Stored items
+++

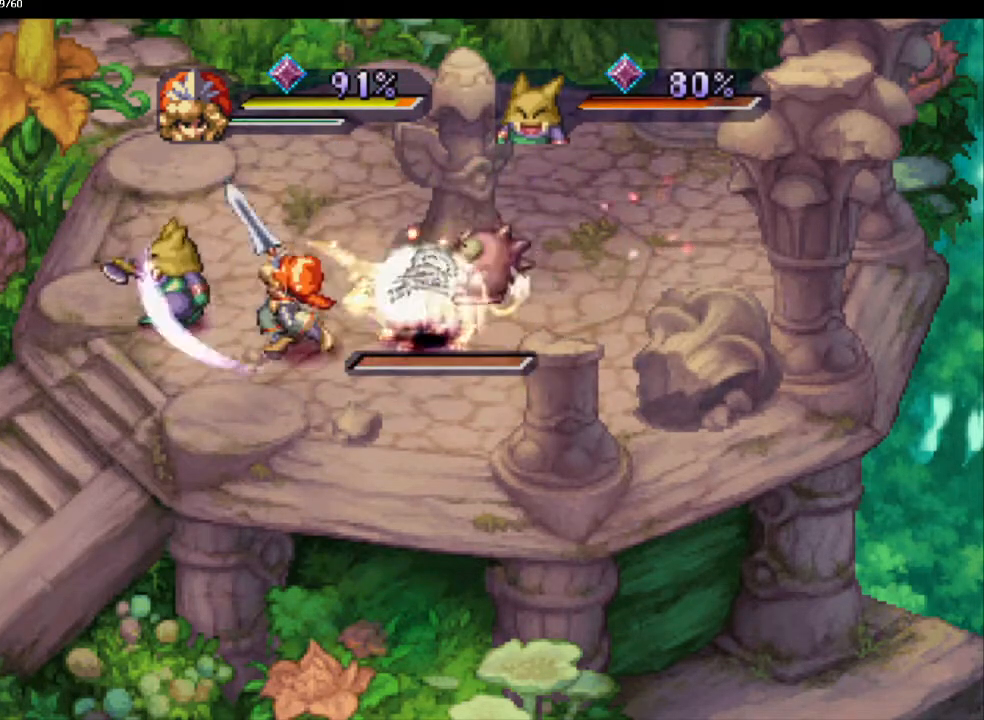
{"dt_ms": 500, "buttons": ["CIRCLE"], "left_stick": "right", "right_stick": "center", "events": [[167, "left_stick", "left"], [350, "left_stick", "up"], [500, "left_stick", "right"]]}
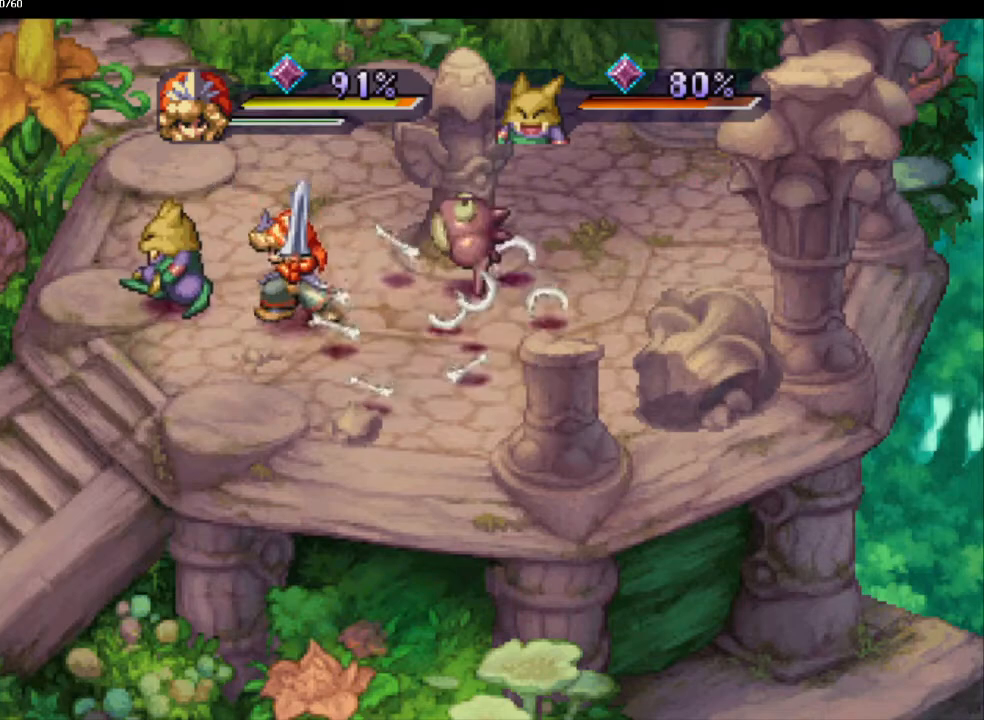
{"dt_ms": 500, "buttons": ["CIRCLE"], "left_stick": "center", "right_stick": "center", "events": [[117, "SQUARE", "down"], [150, "left_stick", "up"], [217, "SQUARE", "up"], [217, "left_stick", "center"]]}
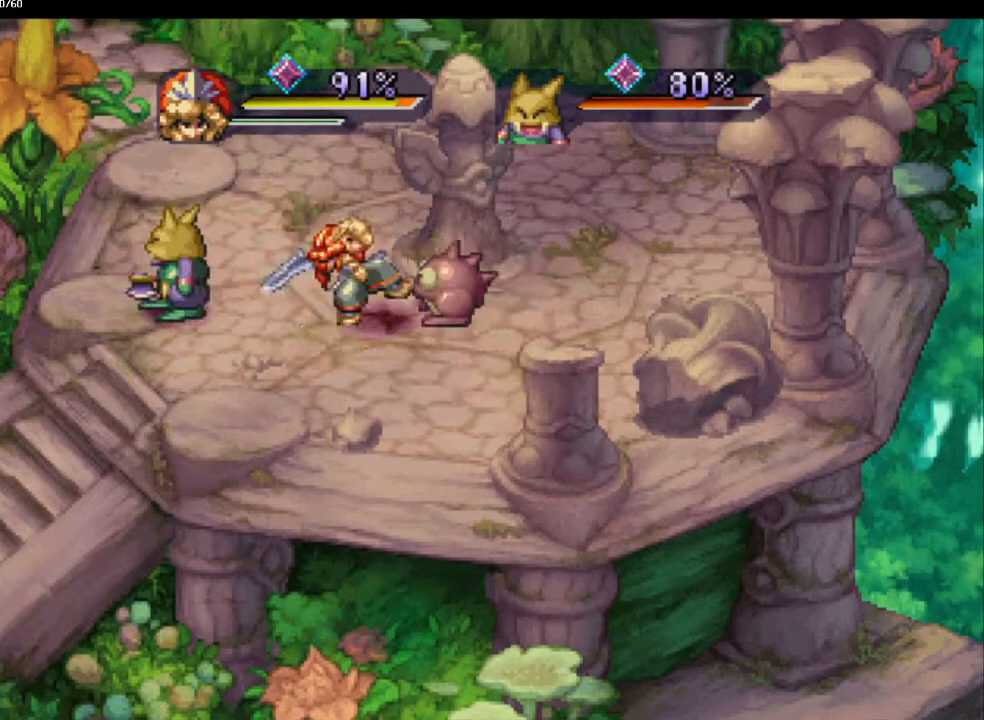
{"dt_ms": 500, "buttons": ["CIRCLE"], "left_stick": "center", "right_stick": "center", "events": [[150, "CIRCLE", "up"], [233, "CIRCLE", "down"], [300, "CIRCLE", "up"], [400, "CIRCLE", "down"]]}
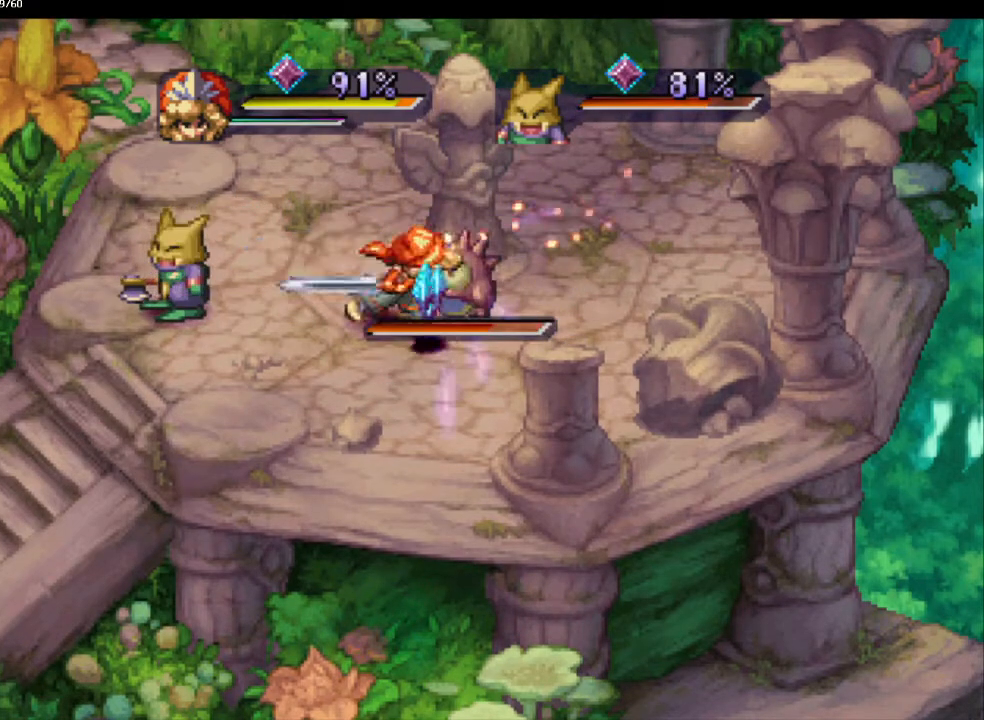
{"dt_ms": 500, "buttons": ["CIRCLE"], "left_stick": "up-right", "right_stick": "center", "events": [[250, "left_stick", "up-right"]]}
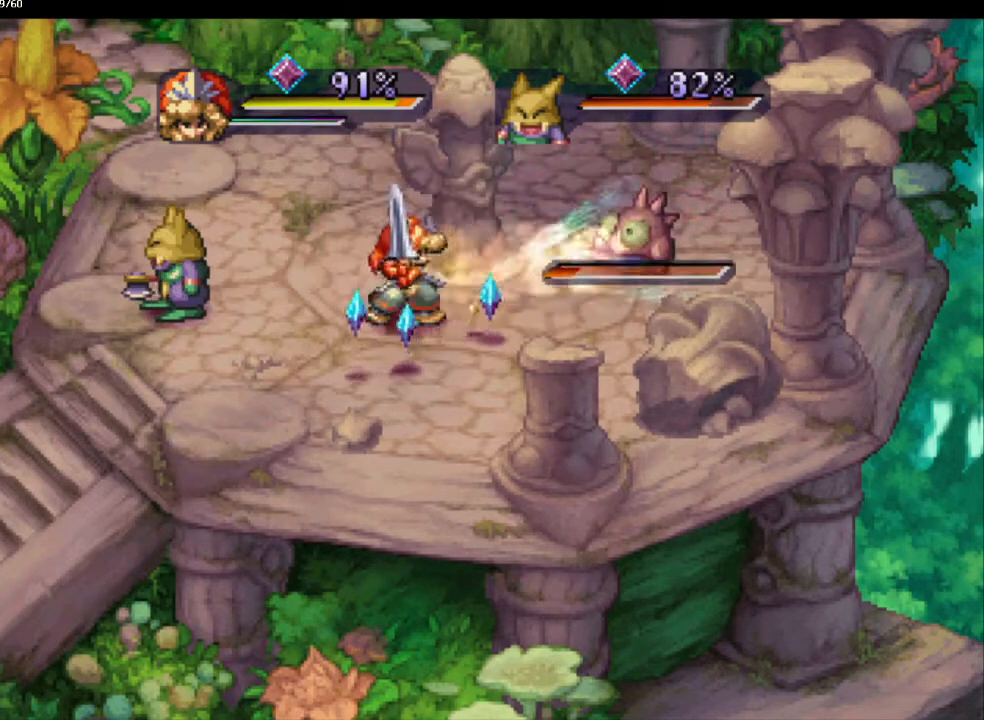
{"dt_ms": 500, "buttons": ["CIRCLE"], "left_stick": "up-right", "right_stick": "center", "events": []}
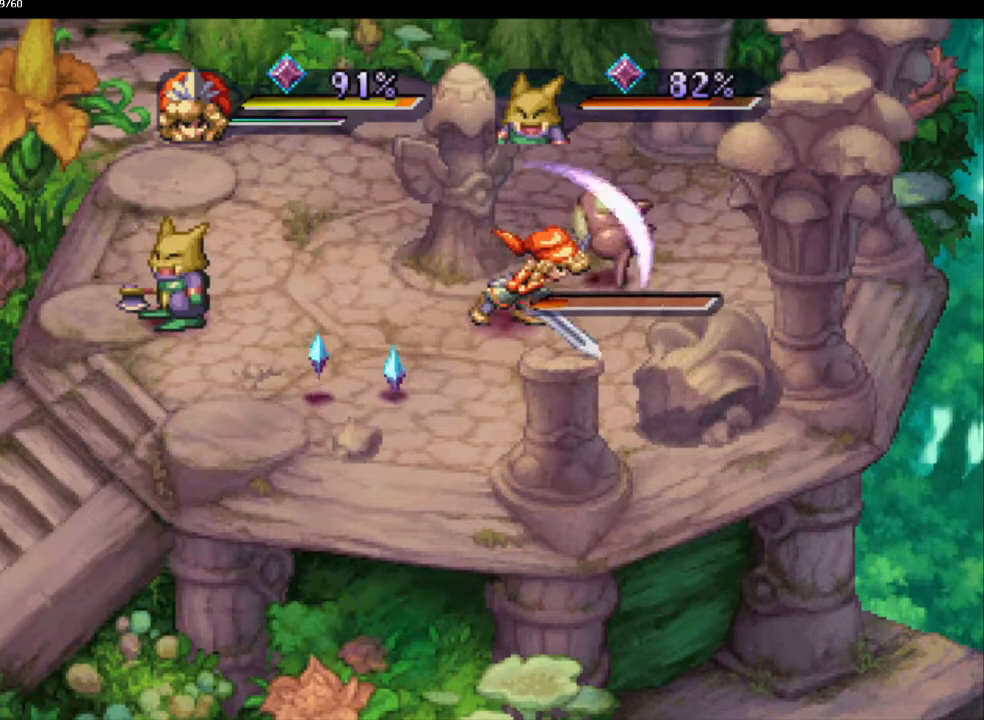
{"dt_ms": 500, "buttons": ["CIRCLE"], "left_stick": "up-right", "right_stick": "center", "events": []}
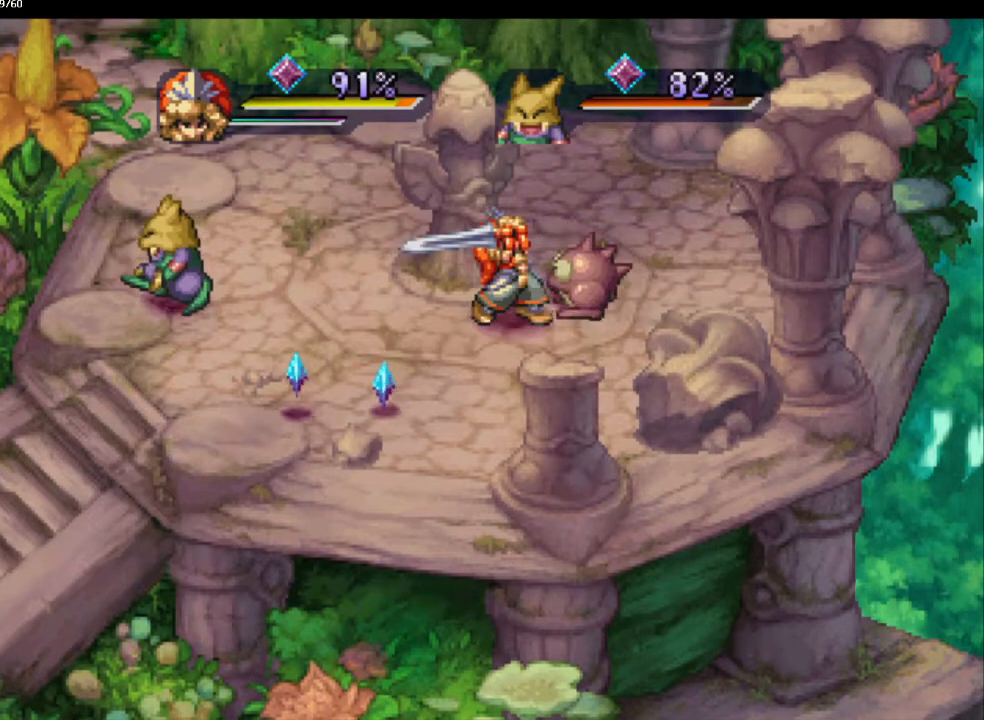
{"dt_ms": 500, "buttons": ["CIRCLE"], "left_stick": "up-right", "right_stick": "center", "events": [[117, "left_stick", "center"], [483, "left_stick", "up-right"]]}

+++

◆ What needs to be done
Where a line above holds the string "down", show that line.

◆ Written answer
{"dt_ms": 500, "buttons": ["CIRCLE"], "left_stick": "center", "right_stick": "center", "events": [[117, "SQUARE", "down"], [150, "left_stick", "up"], [217, "SQUARE", "up"], [217, "left_stick", "center"]]}
{"dt_ms": 500, "buttons": ["CIRCLE"], "left_stick": "center", "right_stick": "center", "events": [[150, "CIRCLE", "up"], [233, "CIRCLE", "down"], [300, "CIRCLE", "up"], [400, "CIRCLE", "down"]]}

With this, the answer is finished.